Period plots are boxplots produced by `gr_plot_periods()` for hydrograph separation variables. The data for each variable is divided into two sample periods: before and after the change year either set by `year` parameter or extracted from `tests` (statistically estimated). Different background fill colors are used to differentiate seasons:

```{r}
# plot periods with fixed change year
gr_plot_periods(vars, Qygr, year = 1979)

# plot periods with change year from Pettitt test
gr_plot_periods(vars, Qygr, tests = TRUE)

# calculate test beforehand
gr_plot_periods(vars, Qspmax, tests = tests)

# use matrix layout to plot multiple variables
gr_plot_periods(vars, Qygr, Qspmax, D10w1, Wsprngr,
                layout = matrix(1:4, nrow = 2),
                tests = tests)
```

# Minimum runoff month plots

A histogram of a minimum runoff month for two periods: before and after the change year set by `year` parameter.
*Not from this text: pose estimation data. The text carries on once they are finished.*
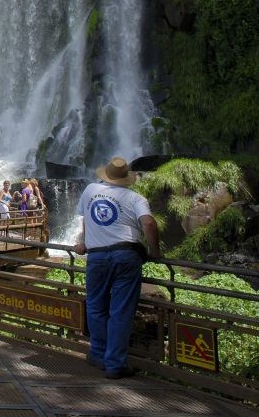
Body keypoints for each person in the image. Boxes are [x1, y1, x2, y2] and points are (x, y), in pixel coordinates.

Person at [74, 157, 161, 380]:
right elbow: (149, 224)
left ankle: (98, 354)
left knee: (95, 306)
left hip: (97, 256)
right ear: (126, 179)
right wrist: (154, 250)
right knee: (120, 310)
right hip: (126, 255)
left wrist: (84, 241)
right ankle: (115, 363)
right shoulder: (135, 198)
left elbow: (86, 220)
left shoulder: (90, 190)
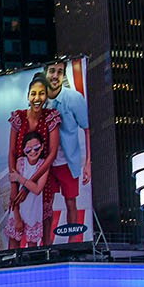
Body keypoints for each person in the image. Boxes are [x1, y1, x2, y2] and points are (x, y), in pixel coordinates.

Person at [5, 74, 60, 249]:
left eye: (42, 93)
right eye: (33, 93)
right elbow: (12, 152)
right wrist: (16, 188)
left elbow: (52, 153)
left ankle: (45, 263)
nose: (37, 98)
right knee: (15, 228)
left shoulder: (51, 117)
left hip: (42, 177)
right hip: (20, 175)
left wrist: (29, 185)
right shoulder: (18, 117)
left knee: (42, 226)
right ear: (28, 95)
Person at [44, 60, 91, 242]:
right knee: (45, 205)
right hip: (46, 163)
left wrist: (87, 163)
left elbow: (87, 128)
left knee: (71, 201)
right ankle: (45, 245)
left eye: (60, 72)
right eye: (52, 71)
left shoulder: (74, 98)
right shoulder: (39, 99)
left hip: (67, 161)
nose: (55, 75)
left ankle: (74, 243)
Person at [3, 131, 49, 248]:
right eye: (29, 149)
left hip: (33, 211)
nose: (33, 152)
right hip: (18, 210)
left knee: (32, 247)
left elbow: (38, 189)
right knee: (13, 245)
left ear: (42, 147)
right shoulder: (20, 162)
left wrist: (20, 178)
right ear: (24, 150)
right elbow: (14, 192)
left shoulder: (43, 165)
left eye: (36, 148)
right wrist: (17, 216)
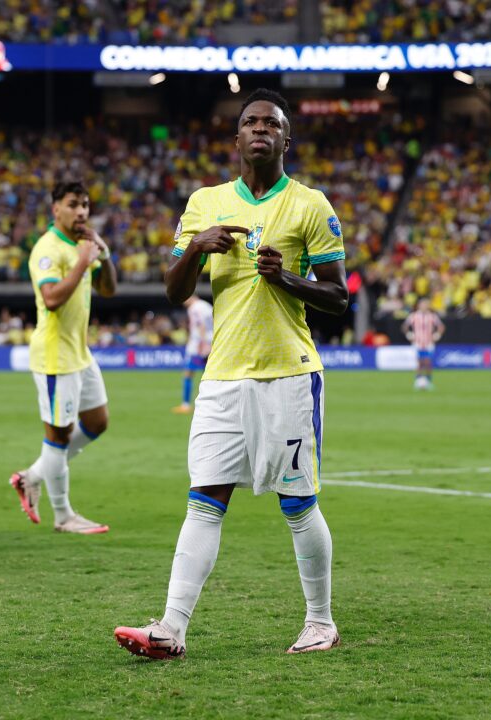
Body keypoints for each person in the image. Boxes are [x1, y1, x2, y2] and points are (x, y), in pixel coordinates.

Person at [114, 89, 349, 659]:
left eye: (272, 122)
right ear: (237, 137)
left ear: (286, 139)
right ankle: (171, 629)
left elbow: (339, 297)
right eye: (251, 122)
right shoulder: (204, 202)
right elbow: (175, 292)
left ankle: (320, 621)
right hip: (221, 377)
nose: (260, 128)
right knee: (204, 498)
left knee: (297, 502)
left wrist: (288, 277)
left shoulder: (311, 205)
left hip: (288, 375)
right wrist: (195, 247)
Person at [9, 180, 117, 534]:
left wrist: (102, 252)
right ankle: (63, 516)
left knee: (97, 422)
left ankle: (33, 477)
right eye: (74, 204)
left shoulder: (83, 245)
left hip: (80, 353)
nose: (82, 211)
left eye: (85, 204)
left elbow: (109, 289)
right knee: (57, 437)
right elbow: (52, 298)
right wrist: (83, 262)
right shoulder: (48, 248)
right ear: (56, 208)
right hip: (55, 356)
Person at [173, 295, 213, 414]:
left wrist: (203, 343)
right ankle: (211, 405)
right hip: (212, 341)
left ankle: (185, 405)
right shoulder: (206, 305)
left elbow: (200, 324)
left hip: (198, 345)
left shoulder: (194, 308)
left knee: (188, 373)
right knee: (209, 375)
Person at [402, 298, 444, 391]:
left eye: (426, 304)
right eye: (423, 304)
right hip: (417, 343)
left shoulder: (432, 316)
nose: (424, 306)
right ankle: (418, 381)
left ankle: (428, 381)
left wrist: (437, 335)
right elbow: (404, 326)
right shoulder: (413, 316)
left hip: (429, 343)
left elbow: (441, 327)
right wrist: (409, 334)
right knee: (419, 363)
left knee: (428, 363)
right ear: (419, 305)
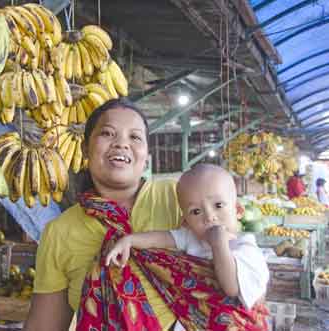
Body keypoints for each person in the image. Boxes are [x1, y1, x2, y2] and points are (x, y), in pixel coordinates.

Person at [24, 98, 268, 331]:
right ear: (85, 149)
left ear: (146, 157)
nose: (121, 143)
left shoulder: (182, 197)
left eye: (135, 137)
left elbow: (239, 262)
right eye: (107, 133)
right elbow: (44, 325)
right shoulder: (60, 231)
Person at [105, 164, 269, 331]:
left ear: (238, 210)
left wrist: (218, 245)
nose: (209, 217)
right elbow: (160, 238)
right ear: (186, 223)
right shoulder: (192, 238)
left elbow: (232, 288)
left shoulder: (246, 249)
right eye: (196, 212)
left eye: (218, 205)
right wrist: (130, 240)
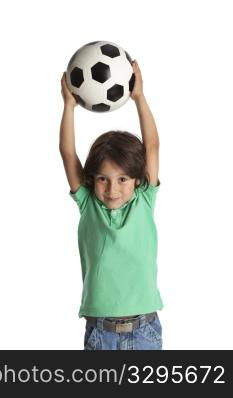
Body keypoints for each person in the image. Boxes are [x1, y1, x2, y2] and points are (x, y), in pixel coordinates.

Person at [59, 60, 164, 350]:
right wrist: (69, 107)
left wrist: (139, 98)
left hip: (144, 332)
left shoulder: (143, 200)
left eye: (122, 179)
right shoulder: (89, 204)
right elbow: (68, 154)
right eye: (103, 179)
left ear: (137, 179)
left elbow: (152, 145)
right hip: (100, 334)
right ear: (92, 180)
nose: (112, 189)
This kind of plot is produced by `gr_plot_minmonth()`:

```{r}
# plot minimum runoff month for two periods divided by Pettitt test
gr_plot_minmonth(vars, tests = gr_test_vars(vars))

# plot minimum runoff month for two periods divided by fixed year
gr_plot_minmonth(vars, year = 1979)
```

# Test plots

Test plots produced by `gr_plot_tests()` are intended to facilitate the visual analysis of statistical tests. Currently only the change year density is available as a plotting variable:

```{r}
# plot change year from Pettitt test
gr_plot_tests(tests, type = 'year')
```

As can be seen from this plot, most of the variables demonstrate the change in their statistical behavior around $1979$ year.